Goal: Rewrite the records below, replacing each occurrence of "dist" with "distance" and keeping everything else the same.

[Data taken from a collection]
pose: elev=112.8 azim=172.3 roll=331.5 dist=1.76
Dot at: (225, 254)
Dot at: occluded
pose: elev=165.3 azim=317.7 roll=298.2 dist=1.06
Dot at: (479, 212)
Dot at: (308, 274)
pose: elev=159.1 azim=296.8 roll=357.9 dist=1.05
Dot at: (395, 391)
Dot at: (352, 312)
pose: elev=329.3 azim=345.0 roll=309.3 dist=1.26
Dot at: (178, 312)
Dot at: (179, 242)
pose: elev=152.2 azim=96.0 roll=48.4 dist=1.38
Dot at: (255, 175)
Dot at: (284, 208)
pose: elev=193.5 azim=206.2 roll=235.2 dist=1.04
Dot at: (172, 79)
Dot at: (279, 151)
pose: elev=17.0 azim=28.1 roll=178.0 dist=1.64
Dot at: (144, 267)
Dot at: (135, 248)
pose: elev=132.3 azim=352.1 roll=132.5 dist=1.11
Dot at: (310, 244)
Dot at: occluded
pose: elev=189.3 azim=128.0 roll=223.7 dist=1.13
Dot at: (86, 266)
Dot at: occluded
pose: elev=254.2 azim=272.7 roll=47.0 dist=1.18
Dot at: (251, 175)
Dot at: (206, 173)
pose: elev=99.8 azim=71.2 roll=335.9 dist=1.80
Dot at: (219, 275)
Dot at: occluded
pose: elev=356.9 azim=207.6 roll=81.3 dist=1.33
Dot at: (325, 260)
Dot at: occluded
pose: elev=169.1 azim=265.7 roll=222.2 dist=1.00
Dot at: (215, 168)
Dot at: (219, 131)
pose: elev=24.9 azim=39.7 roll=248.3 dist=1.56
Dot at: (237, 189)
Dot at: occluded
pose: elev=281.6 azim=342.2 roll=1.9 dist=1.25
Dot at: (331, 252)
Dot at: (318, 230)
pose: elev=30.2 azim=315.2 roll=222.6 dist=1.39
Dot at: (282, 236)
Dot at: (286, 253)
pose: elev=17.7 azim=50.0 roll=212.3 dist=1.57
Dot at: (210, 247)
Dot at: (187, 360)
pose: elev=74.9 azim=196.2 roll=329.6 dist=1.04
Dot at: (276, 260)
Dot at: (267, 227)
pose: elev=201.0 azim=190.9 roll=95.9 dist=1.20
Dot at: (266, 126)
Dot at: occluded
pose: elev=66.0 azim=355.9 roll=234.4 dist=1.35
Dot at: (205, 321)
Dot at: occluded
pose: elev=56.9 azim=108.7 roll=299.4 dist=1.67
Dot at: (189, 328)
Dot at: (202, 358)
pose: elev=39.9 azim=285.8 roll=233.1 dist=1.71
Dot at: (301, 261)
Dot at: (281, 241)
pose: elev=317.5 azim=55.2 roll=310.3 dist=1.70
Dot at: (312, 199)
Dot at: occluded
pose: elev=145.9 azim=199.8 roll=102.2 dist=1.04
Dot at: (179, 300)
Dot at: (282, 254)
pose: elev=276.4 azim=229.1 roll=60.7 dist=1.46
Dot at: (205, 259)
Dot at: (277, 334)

Output below:
pose: elev=112.8 azim=172.3 roll=331.5 distance=1.76
Dot at: (225, 254)
Dot at: occluded
pose: elev=165.3 azim=317.7 roll=298.2 distance=1.06
Dot at: (479, 212)
Dot at: (308, 274)
pose: elev=159.1 azim=296.8 roll=357.9 distance=1.05
Dot at: (395, 391)
Dot at: (352, 312)
pose: elev=329.3 azim=345.0 roll=309.3 distance=1.26
Dot at: (178, 312)
Dot at: (179, 242)
pose: elev=152.2 azim=96.0 roll=48.4 distance=1.38
Dot at: (255, 175)
Dot at: (284, 208)
pose: elev=193.5 azim=206.2 roll=235.2 distance=1.04
Dot at: (172, 79)
Dot at: (279, 151)
pose: elev=17.0 azim=28.1 roll=178.0 distance=1.64
Dot at: (144, 267)
Dot at: (135, 248)
pose: elev=132.3 azim=352.1 roll=132.5 distance=1.11
Dot at: (310, 244)
Dot at: occluded
pose: elev=189.3 azim=128.0 roll=223.7 distance=1.13
Dot at: (86, 266)
Dot at: occluded
pose: elev=254.2 azim=272.7 roll=47.0 distance=1.18
Dot at: (251, 175)
Dot at: (206, 173)
pose: elev=99.8 azim=71.2 roll=335.9 distance=1.80
Dot at: (219, 275)
Dot at: occluded
pose: elev=356.9 azim=207.6 roll=81.3 distance=1.33
Dot at: (325, 260)
Dot at: occluded
pose: elev=169.1 azim=265.7 roll=222.2 distance=1.00
Dot at: (215, 168)
Dot at: (219, 131)
pose: elev=24.9 azim=39.7 roll=248.3 distance=1.56
Dot at: (237, 189)
Dot at: occluded
pose: elev=281.6 azim=342.2 roll=1.9 distance=1.25
Dot at: (331, 252)
Dot at: (318, 230)
pose: elev=30.2 azim=315.2 roll=222.6 distance=1.39
Dot at: (282, 236)
Dot at: (286, 253)
pose: elev=17.7 azim=50.0 roll=212.3 distance=1.57
Dot at: (210, 247)
Dot at: (187, 360)
pose: elev=74.9 azim=196.2 roll=329.6 distance=1.04
Dot at: (276, 260)
Dot at: (267, 227)
pose: elev=201.0 azim=190.9 roll=95.9 distance=1.20
Dot at: (266, 126)
Dot at: occluded
pose: elev=66.0 azim=355.9 roll=234.4 distance=1.35
Dot at: (205, 321)
Dot at: occluded
pose: elev=56.9 azim=108.7 roll=299.4 distance=1.67
Dot at: (189, 328)
Dot at: (202, 358)
pose: elev=39.9 azim=285.8 roll=233.1 distance=1.71
Dot at: (301, 261)
Dot at: (281, 241)
pose: elev=317.5 azim=55.2 roll=310.3 distance=1.70
Dot at: (312, 199)
Dot at: occluded
pose: elev=145.9 azim=199.8 roll=102.2 distance=1.04
Dot at: (179, 300)
Dot at: (282, 254)
pose: elev=276.4 azim=229.1 roll=60.7 distance=1.46
Dot at: (205, 259)
Dot at: (277, 334)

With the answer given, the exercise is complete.